• [SELECTED PASSAGE]:
● ● ● ● ● ● ●
The Lumen Curriculum
Ancient WorldOrdinary TimeWeek 7 of 32

The Rise of Rome: The Republic

Essential Question

How did a small city build a republic and an empire that still shapes our laws and language?

This week we leave Greece for the city that would inherit and spread its legacy across the known world: Rome. We trace Rome from its legendary founding through the creation of the Republic, its system of Senate, consuls, and law; the life-and-death struggle with Carthage and Hannibal; and the dramatic rise and fall of Julius Caesar, which ended the Republic. Faith threads through St. Lawrence, the Roman deacon-martyr; the virtue of discipline; and YOUCAT's teaching on the Passion and the meaning of redemption.

Liturgical note: Ordinary Time (autumn). A week to reflect on the Cross at the heart of the faith, even as we study the empire under which Christ would be crucified.

Threads at a Glance

What Each Thread Covers This Week

World History

Rome's founding myths, the Republic (Senate, consuls, law), the Punic Wars & Hannibal, expansion, Julius Caesar & the Republic's fall

US History

The Thirteen Colonies: three regions and religious havens

Historical Figure

Julius Caesar

Geography

The Roman Republic & Italy; draw the Italian peninsula, Rome, Carthage & the western Mediterranean

Art History

Roman art I — Republican veristic portraiture; engineering as art (the arch, aqueducts, roads, concrete)
● ● ● ● ● ● ●
• [AVAILABLE DATA]:
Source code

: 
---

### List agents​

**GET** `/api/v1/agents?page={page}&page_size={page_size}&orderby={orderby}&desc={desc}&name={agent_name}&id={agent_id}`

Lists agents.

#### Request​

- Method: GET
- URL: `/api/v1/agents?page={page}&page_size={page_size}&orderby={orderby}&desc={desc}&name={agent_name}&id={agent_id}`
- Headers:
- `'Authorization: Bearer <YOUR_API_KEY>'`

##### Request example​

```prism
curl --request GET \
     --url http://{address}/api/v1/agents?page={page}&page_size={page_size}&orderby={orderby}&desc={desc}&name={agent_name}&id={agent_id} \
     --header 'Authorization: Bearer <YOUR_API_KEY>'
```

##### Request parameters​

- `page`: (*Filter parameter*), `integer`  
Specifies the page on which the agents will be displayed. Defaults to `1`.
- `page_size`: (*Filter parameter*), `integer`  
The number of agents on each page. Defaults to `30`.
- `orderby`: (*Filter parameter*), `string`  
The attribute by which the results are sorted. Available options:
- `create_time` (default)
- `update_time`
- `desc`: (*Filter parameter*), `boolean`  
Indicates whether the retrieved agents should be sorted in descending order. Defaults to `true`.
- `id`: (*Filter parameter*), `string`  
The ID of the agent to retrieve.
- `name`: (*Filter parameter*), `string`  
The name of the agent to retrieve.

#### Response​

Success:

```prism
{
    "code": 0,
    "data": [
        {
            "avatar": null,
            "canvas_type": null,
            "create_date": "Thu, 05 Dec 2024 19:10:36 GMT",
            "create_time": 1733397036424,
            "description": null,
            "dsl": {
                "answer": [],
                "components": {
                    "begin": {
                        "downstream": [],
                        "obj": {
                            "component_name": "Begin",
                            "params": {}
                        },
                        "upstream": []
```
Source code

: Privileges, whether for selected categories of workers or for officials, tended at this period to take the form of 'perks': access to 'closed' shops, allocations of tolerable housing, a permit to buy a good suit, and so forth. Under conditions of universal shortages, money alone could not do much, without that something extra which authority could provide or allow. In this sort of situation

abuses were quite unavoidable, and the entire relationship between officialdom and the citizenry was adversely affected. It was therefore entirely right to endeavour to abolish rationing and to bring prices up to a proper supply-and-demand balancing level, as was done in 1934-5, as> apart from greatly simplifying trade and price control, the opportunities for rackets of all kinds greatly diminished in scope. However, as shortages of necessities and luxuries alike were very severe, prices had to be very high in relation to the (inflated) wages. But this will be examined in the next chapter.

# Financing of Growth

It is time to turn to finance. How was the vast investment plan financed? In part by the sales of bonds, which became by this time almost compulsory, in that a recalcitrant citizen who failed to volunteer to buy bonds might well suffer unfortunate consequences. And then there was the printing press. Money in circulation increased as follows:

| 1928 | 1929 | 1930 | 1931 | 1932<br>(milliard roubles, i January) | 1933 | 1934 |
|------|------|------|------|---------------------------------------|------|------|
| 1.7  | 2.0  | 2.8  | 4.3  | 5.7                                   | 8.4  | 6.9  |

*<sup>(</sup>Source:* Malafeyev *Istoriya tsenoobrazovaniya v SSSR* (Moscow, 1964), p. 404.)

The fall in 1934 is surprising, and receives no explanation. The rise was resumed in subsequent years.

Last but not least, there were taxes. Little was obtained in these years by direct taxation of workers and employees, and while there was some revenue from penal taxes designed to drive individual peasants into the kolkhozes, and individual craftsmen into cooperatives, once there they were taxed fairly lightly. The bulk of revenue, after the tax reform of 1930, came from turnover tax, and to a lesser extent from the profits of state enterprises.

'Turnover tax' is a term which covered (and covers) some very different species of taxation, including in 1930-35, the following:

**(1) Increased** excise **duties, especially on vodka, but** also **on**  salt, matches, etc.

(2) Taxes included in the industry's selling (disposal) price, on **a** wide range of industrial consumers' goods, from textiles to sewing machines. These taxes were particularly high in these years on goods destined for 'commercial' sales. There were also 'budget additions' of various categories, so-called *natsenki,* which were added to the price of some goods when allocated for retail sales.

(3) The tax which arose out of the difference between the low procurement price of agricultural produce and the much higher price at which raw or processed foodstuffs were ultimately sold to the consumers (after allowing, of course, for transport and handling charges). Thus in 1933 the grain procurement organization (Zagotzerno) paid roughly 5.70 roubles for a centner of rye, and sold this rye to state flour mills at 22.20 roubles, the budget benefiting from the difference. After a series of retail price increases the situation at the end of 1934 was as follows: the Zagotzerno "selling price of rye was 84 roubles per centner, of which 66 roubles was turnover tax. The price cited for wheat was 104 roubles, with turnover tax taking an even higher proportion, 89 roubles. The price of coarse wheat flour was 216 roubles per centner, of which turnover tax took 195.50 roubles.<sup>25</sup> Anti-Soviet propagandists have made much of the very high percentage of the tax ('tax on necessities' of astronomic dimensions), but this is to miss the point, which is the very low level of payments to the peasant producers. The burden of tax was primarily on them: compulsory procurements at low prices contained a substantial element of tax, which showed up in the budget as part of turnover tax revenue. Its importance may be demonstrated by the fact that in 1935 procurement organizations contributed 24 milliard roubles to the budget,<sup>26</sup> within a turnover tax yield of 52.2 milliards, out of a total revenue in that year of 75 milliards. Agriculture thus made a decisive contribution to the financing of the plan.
● ● ● ● ● ● ●
• [EXPLORE THE MATERIAL]:
1. Reproduce the Rome curriculum page from "This week we" to "meaning of redemption.".
2. Answer these about the Rome curriculum page:
(a) Which week of the 32 does it cover?
(b) Who is named as the historical figure?
(c) Which saint, described as a Roman deacon-martyr, runs through the faith thread?
The records have no connection to the Rome curriculum page.

• [LIST OF ANSWERS]:
1.
This week we leave Greece for the city that would inherit and spread its legacy across the known world: Rome. We trace Rome from its legendary founding through the creation of the Republic, its system of Senate, consuls, and law; the life-and-death struggle with Carthage and Hannibal; and the dramatic rise and fall of Julius Caesar, which ended the Republic. Faith threads through St. Lawrence, the Roman deacon-martyr; the virtue of discipline; and YOUCAT's teaching on the Passion and the meaning of redemption.

2.
(a) Week 7
(b) Julius Caesar
(c) St. Lawrence